検索しますと、「福井県史」の中に世襲制でない具体例を見つけました。
http://www.archives.pref.fukui.jp/fukui/07/kensh …
この中には「肝煎」「長百姓」ほか、いろんな呼び名が出てきますが、解説できる知識は持っておりません。
また、本百姓の「本」の意味とか、百姓とはどう違うのか、水呑み百姓は(百姓身分ではないはずですが)百姓という名が付いているから百姓に入るのか、また小作人との違いは何かなど、疑問が次々出てきます。
前記の本には、
「百姓身分であっても、村内では同族団の総本家や有力分家が、「長オトナ(乙名)百姓」「年寄百姓」といった特権的身分階層を形成し、他の分家百姓を「平百姓」「小百姓」「脇百姓」などと称して差別し、支配した例は多い。」とあります。
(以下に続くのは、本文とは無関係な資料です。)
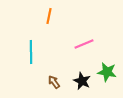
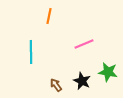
green star: moved 1 px right
brown arrow: moved 2 px right, 3 px down
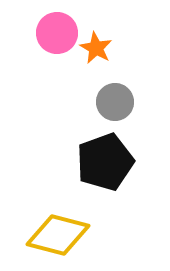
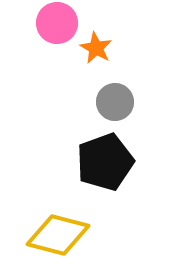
pink circle: moved 10 px up
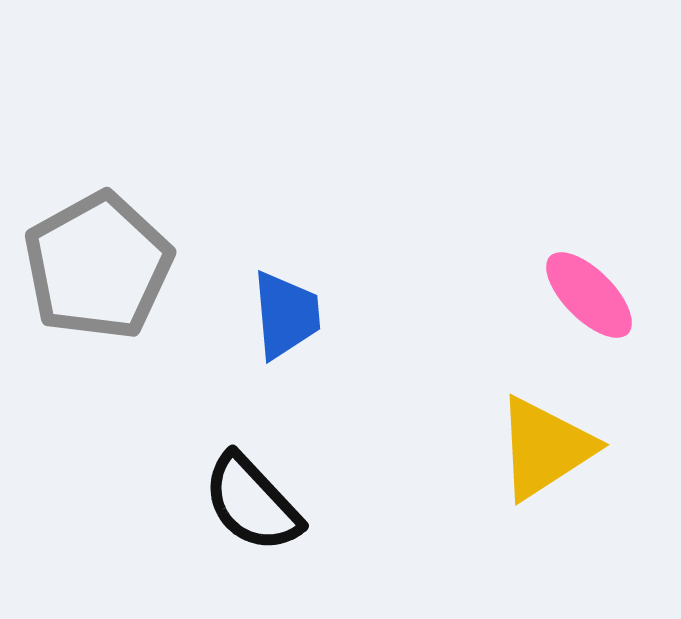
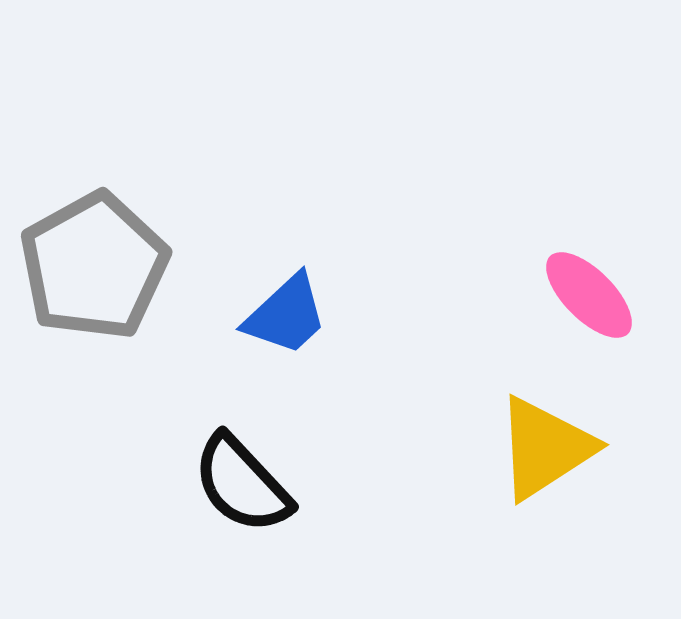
gray pentagon: moved 4 px left
blue trapezoid: rotated 52 degrees clockwise
black semicircle: moved 10 px left, 19 px up
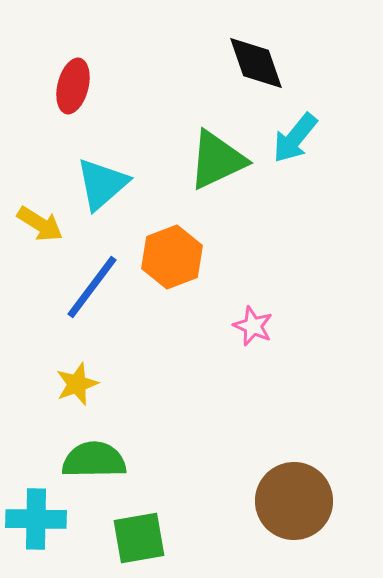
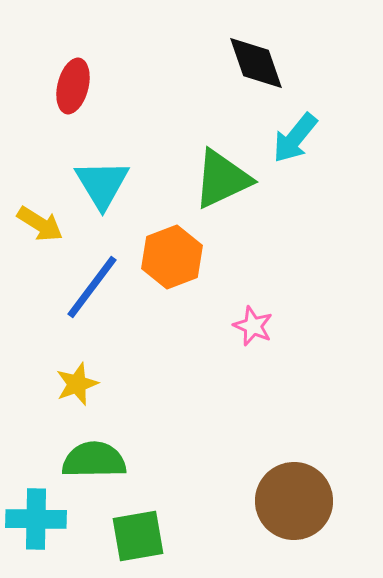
green triangle: moved 5 px right, 19 px down
cyan triangle: rotated 20 degrees counterclockwise
green square: moved 1 px left, 2 px up
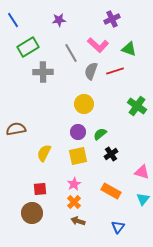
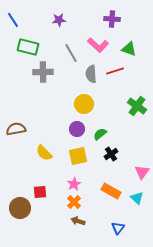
purple cross: rotated 28 degrees clockwise
green rectangle: rotated 45 degrees clockwise
gray semicircle: moved 3 px down; rotated 24 degrees counterclockwise
purple circle: moved 1 px left, 3 px up
yellow semicircle: rotated 72 degrees counterclockwise
pink triangle: rotated 49 degrees clockwise
red square: moved 3 px down
cyan triangle: moved 6 px left, 1 px up; rotated 24 degrees counterclockwise
brown circle: moved 12 px left, 5 px up
blue triangle: moved 1 px down
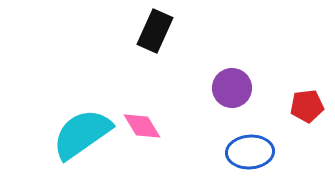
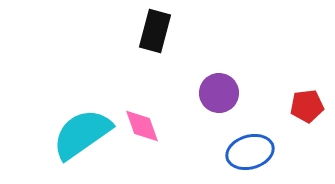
black rectangle: rotated 9 degrees counterclockwise
purple circle: moved 13 px left, 5 px down
pink diamond: rotated 12 degrees clockwise
blue ellipse: rotated 12 degrees counterclockwise
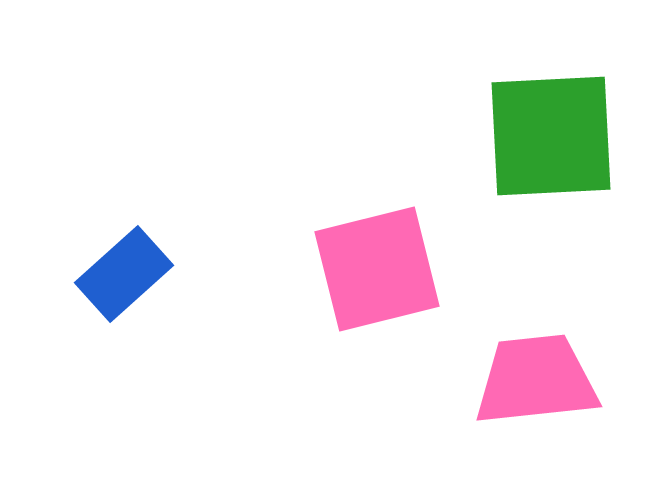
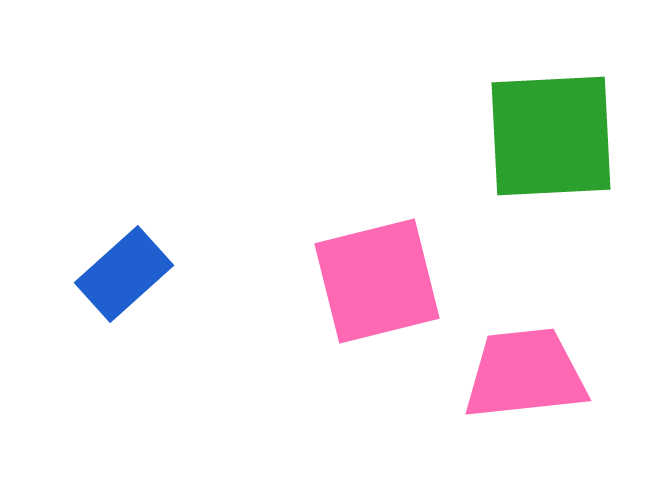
pink square: moved 12 px down
pink trapezoid: moved 11 px left, 6 px up
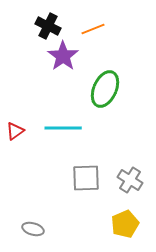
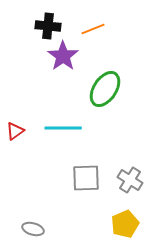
black cross: rotated 20 degrees counterclockwise
green ellipse: rotated 9 degrees clockwise
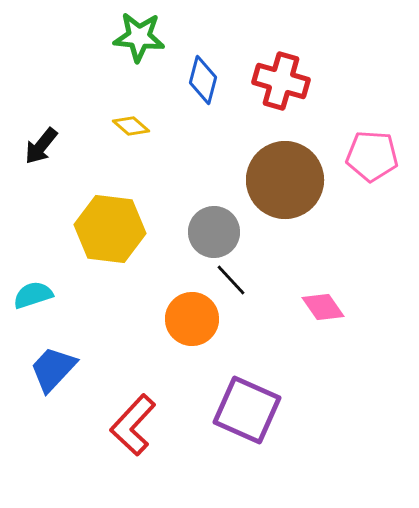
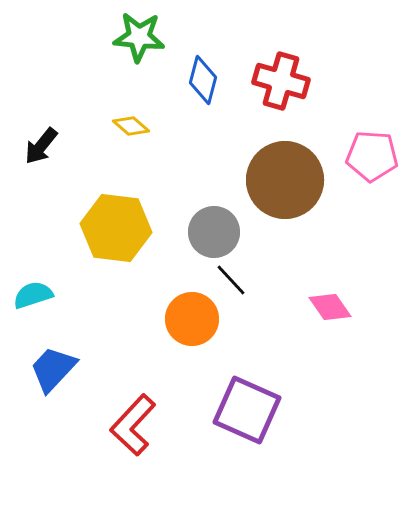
yellow hexagon: moved 6 px right, 1 px up
pink diamond: moved 7 px right
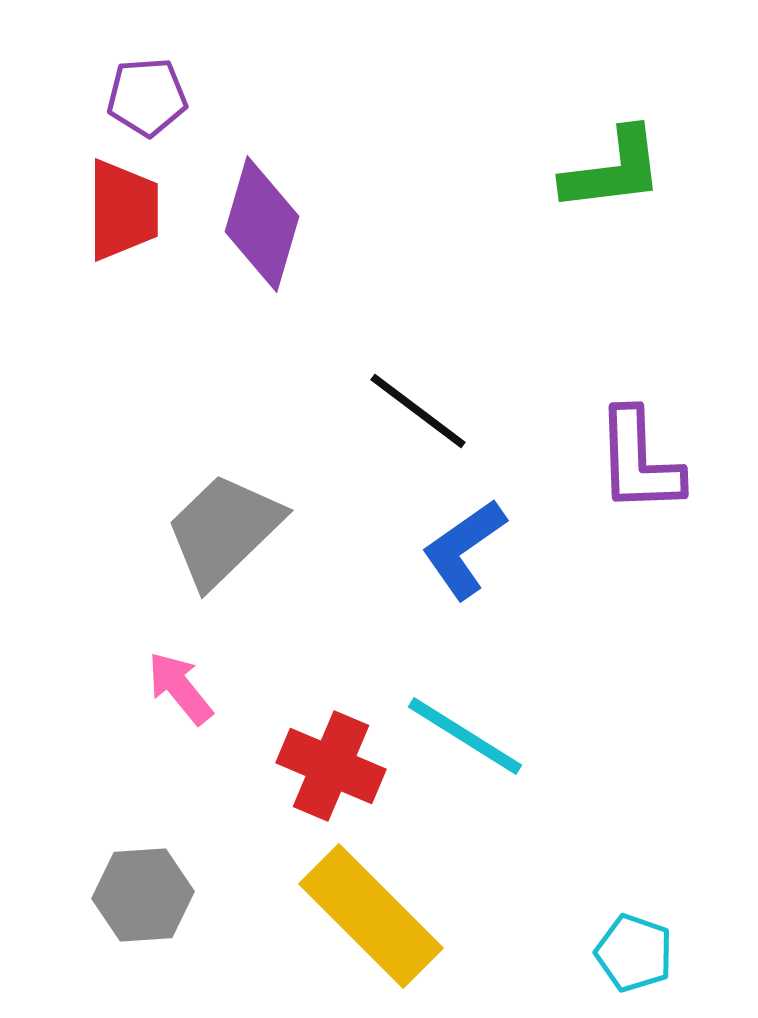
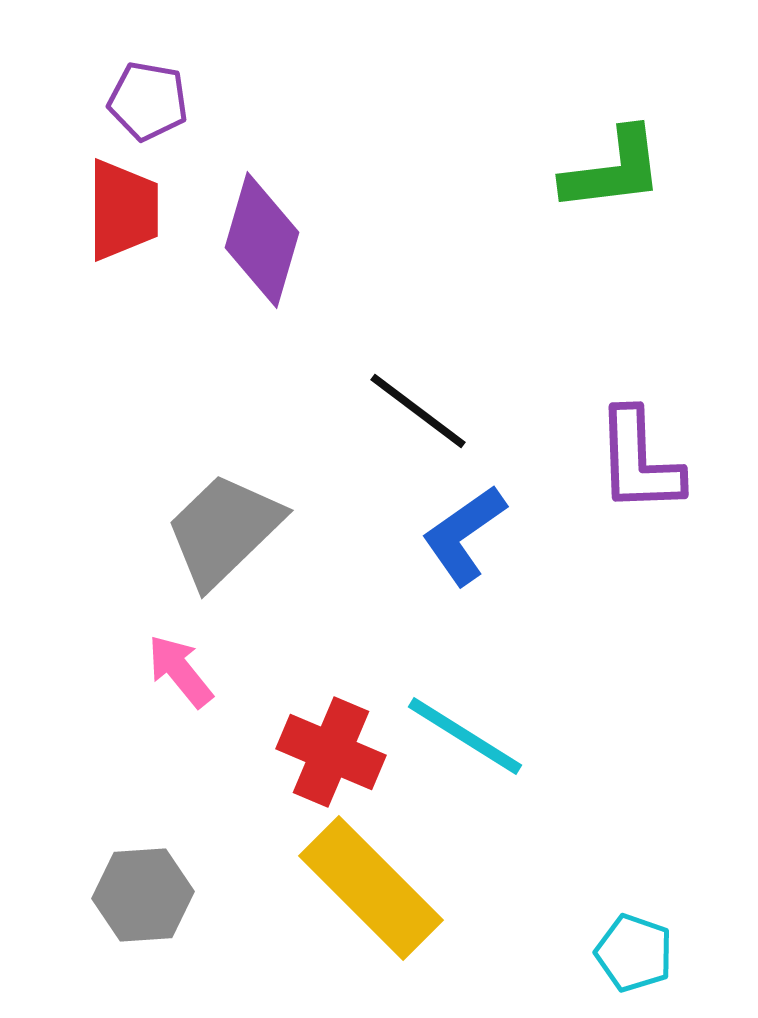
purple pentagon: moved 1 px right, 4 px down; rotated 14 degrees clockwise
purple diamond: moved 16 px down
blue L-shape: moved 14 px up
pink arrow: moved 17 px up
red cross: moved 14 px up
yellow rectangle: moved 28 px up
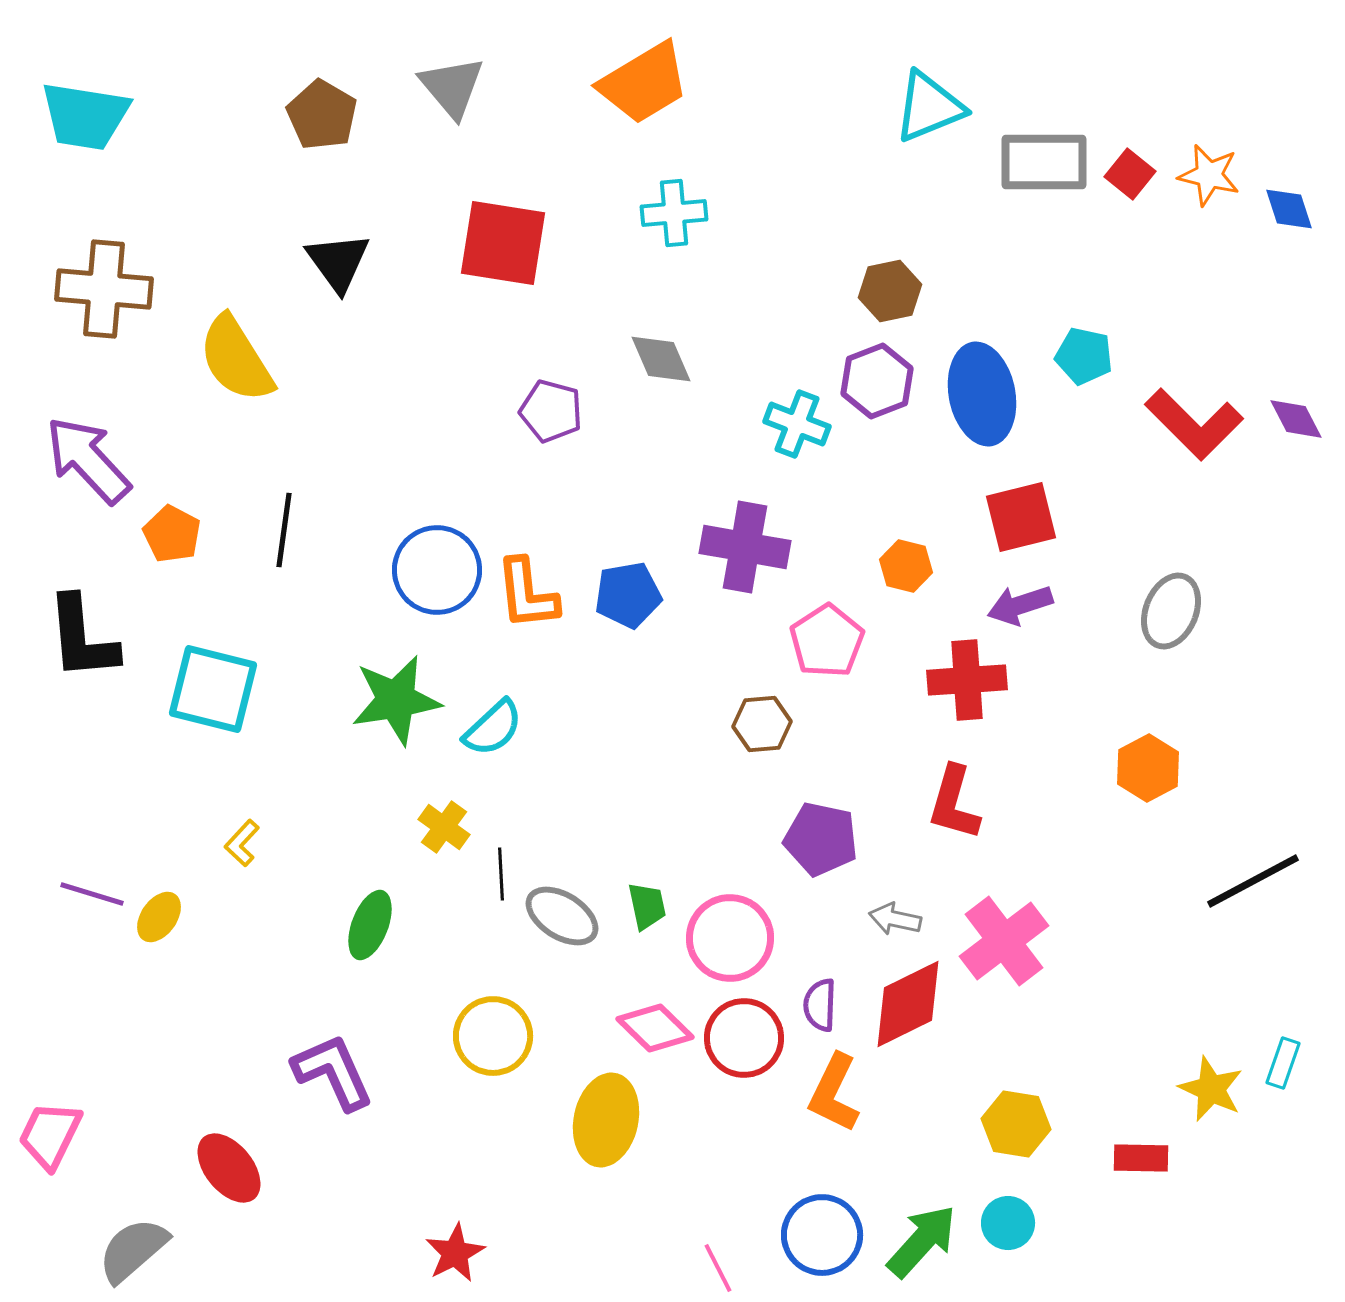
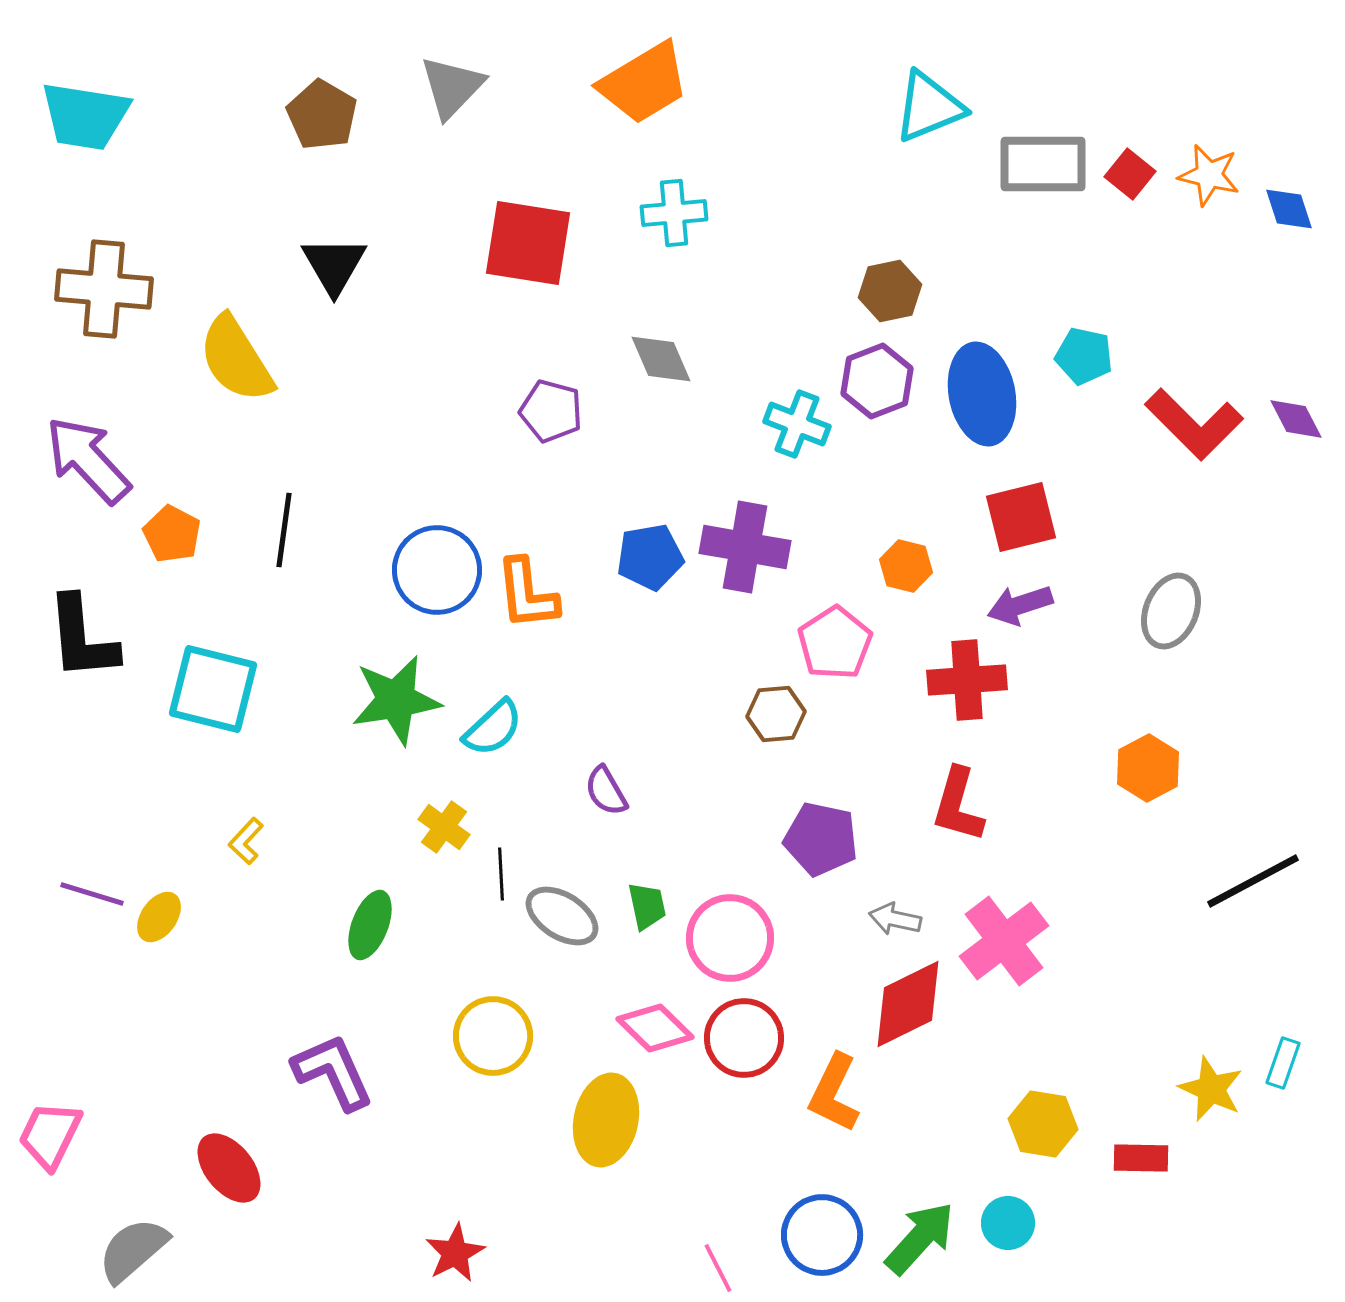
gray triangle at (452, 87): rotated 24 degrees clockwise
gray rectangle at (1044, 162): moved 1 px left, 2 px down
red square at (503, 243): moved 25 px right
black triangle at (338, 262): moved 4 px left, 3 px down; rotated 6 degrees clockwise
blue pentagon at (628, 595): moved 22 px right, 38 px up
pink pentagon at (827, 641): moved 8 px right, 2 px down
brown hexagon at (762, 724): moved 14 px right, 10 px up
red L-shape at (954, 803): moved 4 px right, 2 px down
yellow L-shape at (242, 843): moved 4 px right, 2 px up
purple semicircle at (820, 1005): moved 214 px left, 214 px up; rotated 32 degrees counterclockwise
yellow hexagon at (1016, 1124): moved 27 px right
green arrow at (922, 1241): moved 2 px left, 3 px up
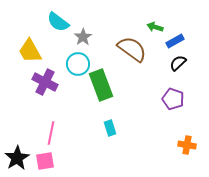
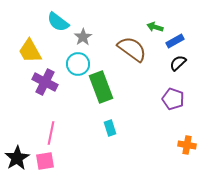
green rectangle: moved 2 px down
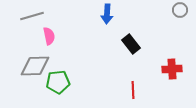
さて、近くにも江戸時代の常夜灯があるので見てきました。
街道にある1基は、当村○屋のように宿屋9軒の名があります。
他の1基は、「願人為右衛門」とあり、世話人10名の名があります。
他の1基は、嘉永5年建立で「天下泰平、国家安全」と彫られていますが、施主や世話人の名があっただろうと思われる面は、残念ですがそぎ落ちてしまっていました。
神社の常夜灯には、当村(邑)氏子中と、あります。
商売人らしい屋号と名前を書いているものもあります。
彫った人は「石工」でしょう。
石工の名が彫られていたものもありました。
私は松山生まれの松山育ちですが、郊外のお陰で旧村には17基、南隣の村には16基の常夜灯が残っています。
常夜灯の前の文字は福井とは相当異なっていますし、石工の名前は見当たりません。多分各村に一人ぐらいの石工はいて、必要なかったのかもしれません。
表面の文字の多くは、「石、金、三」その下が「常夜燈」です。「石」は四国霊峰石鎚山神社、「金」は香川県の金比羅山、「三」は「三島神社」=「大山祇神社」を指しています。
作られた年代は古いもので明和5年(1768)から大正4年(1915)にわたります。ほとんどは江戸時代後期です。常夜燈のの横や前に「組中安全」とか「氏子中」という文字が散見されます。
なお、常夜燈の向きは上に上げた3つの内の神社がある方向のいずれかを向いています。
丁寧なご解説を頂き誠のありがとうございました。貴重な情報を感謝します。